When you start spending time being truly involved in social media, you start to form your ideas and opinions on who you see is doing it “right” and who is doing it “wrong”.
Each individual user will have his or her limits of how much of the wrong they will accept seeing before they unfriend, unfollow etc. A certain amount of forgiveness is allowed, however, there are limits of how much wrong a business can get away with before it hits social crisis level.
When does a mistake become a crisis?
Something becomes a crisis when the originally caused offense is so bad that the social media community picks it up and shares it. Often people share items as examples of “Don’t ever do this thing” and these mistakes go viral.
This past week has seen some examples of what I feel constitute a crisis.
A British clothing company Celeb Boutique (well, not the company, the company it outsourced to do it’s social media for them) posted a Tweet using a trending topic hashtag as a celebration of a clothing item it sold. They did this without doing any research about why #Aurora was trending. In America, we know this was trending due to the tragic shooting in Colorado. This mistake was 100% preventable. All the agency had to do was search the hashtag on Twitter to see what other people were saying.
Chick-fil-A has also come under fire for creating fake Facebook profiles to counteract and respond negative comments on its page. Dealing with the negative on social media is important, but so is the way you deal with it. Fake profiles are easy to spot and this type of action only sinks a brand deeper into trouble.

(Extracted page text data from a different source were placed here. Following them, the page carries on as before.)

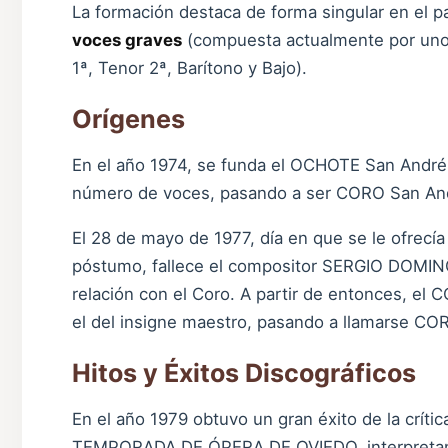
La formación destaca de forma singular en el p
voces graves
(compuesta actualmente por uno
1ª, Tenor 2ª, Barítono y Bajo).
Orígenes
En el año 1974, se funda el OCHOTE San Andrés;
número de voces, pasando a ser CORO San An
El 28 de mayo de 1977, día en que se le ofrecía
póstumo, fallece el compositor SERGIO DOMIN
relación con el Coro. A partir de entonces, 
el del insigne maestro, pasando a llamarse
Hitos y Éxitos Discográficos
En el año 1979 obtuvo un gran éxito de la crític
TEMPORADA DE ÓPERA DE OVIEDO, interpretan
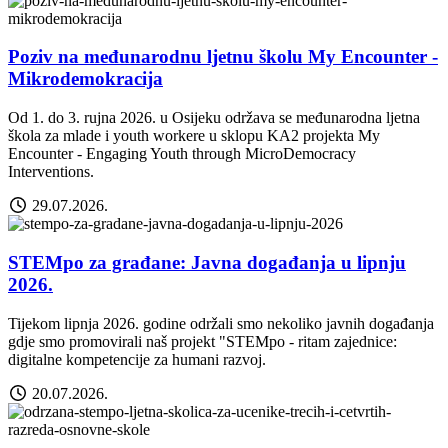
Poziv na međunarodnu ljetnu školu My Encounter -
Mikrodemokracija
Od 1. do 3. rujna 2026. u Osijeku održava se međunarodna ljetna
škola za mlade i youth workere u sklopu KA2 projekta My
Encounter - Engaging Youth through MicroDemocracy
Interventions.
29.07.2026.
STEMpo za građane: Javna događanja u lipnju
2026.
Tijekom lipnja 2026. godine održali smo nekoliko javnih događanja
gdje smo promovirali naš projekt "STEMpo - ritam zajednice:
digitalne kompetencije za humani razvoj.
20.07.2026.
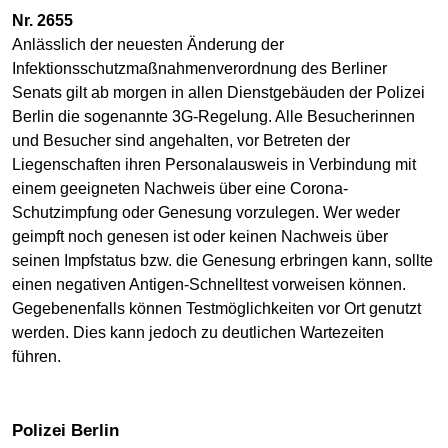
Nr. 2655
Anlässlich der neuesten Änderung der
Infektionsschutzmaßnahmenverordnung des Berliner
Senats gilt ab morgen in allen Dienstgebäuden der Polizei
Berlin die sogenannte 3G-Regelung. Alle Besucherinnen
und Besucher sind angehalten, vor Betreten der
Liegenschaften ihren Personalausweis in Verbindung mit
einem geeigneten Nachweis über eine Corona-
Schutzimpfung oder Genesung vorzulegen. Wer weder
geimpft noch genesen ist oder keinen Nachweis über
seinen Impfstatus bzw. die Genesung erbringen kann, sollte
einen negativen Antigen-Schnelltest vorweisen können.
Gegebenenfalls können Testmöglichkeiten vor Ort genutzt
werden. Dies kann jedoch zu deutlichen Wartezeiten
führen.
Polizei Berlin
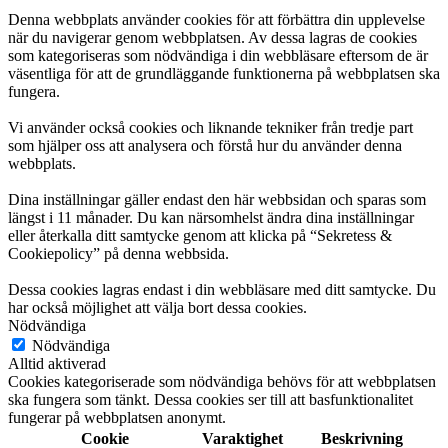
Denna webbplats använder cookies för att förbättra din upplevelse
när du navigerar genom webbplatsen. Av dessa lagras de cookies
som kategoriseras som nödvändiga i din webbläsare eftersom de är
väsentliga för att de grundläggande funktionerna på webbplatsen ska
fungera.
Vi använder också cookies och liknande tekniker från tredje part
som hjälper oss att analysera och förstå hur du använder denna
webbplats.
Dina inställningar gäller endast den här webbsidan och sparas som
längst i 11 månader. Du kan närsomhelst ändra dina inställningar
eller återkalla ditt samtycke genom att klicka på “Sekretess &
Cookiepolicy” på denna webbsida.
Dessa cookies lagras endast i din webbläsare med ditt samtycke. Du
har också möjlighet att välja bort dessa cookies.
Nödvändiga
Nödvändiga
Alltid aktiverad
Cookies kategoriserade som nödvändiga behövs för att webbplatsen
ska fungera som tänkt. Dessa cookies ser till att basfunktionalitet
fungerar på webbplatsen anonymt.
Cookie
Varaktighet
Beskrivning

How do you avoid a social crisis?
PREPARATION – You need to know what to do if and when something does happen. It is better to be over prepared than under. Write a crisis plan so you know what to do when the social hits the fan.
LISTENING – Pay attention! Seeing an issue and being able to stop it before it spreads is one way of stopping things from getting out of control.
STOP. THINK. ACT – Let’s say that when you were out listening you saw an issue. Before you get into attack mode – stop. Stop and think before you react to something emotionally. Think about what would be the best way to react to the situation at hand (refer back to your crisis plan). When you act quickly and responsibly, you are likely to turn that bad situation around.
THINK TWICE – So important is thinking that it needs to be listed twice. In the world of social media, reactions are instant. Take that extra moment to see why a hashtag is trending before you use it. Feel like a Facebook post might be inflammatory? Don’t post it.
These seemingly small actions are your best defense against creating your own crisis.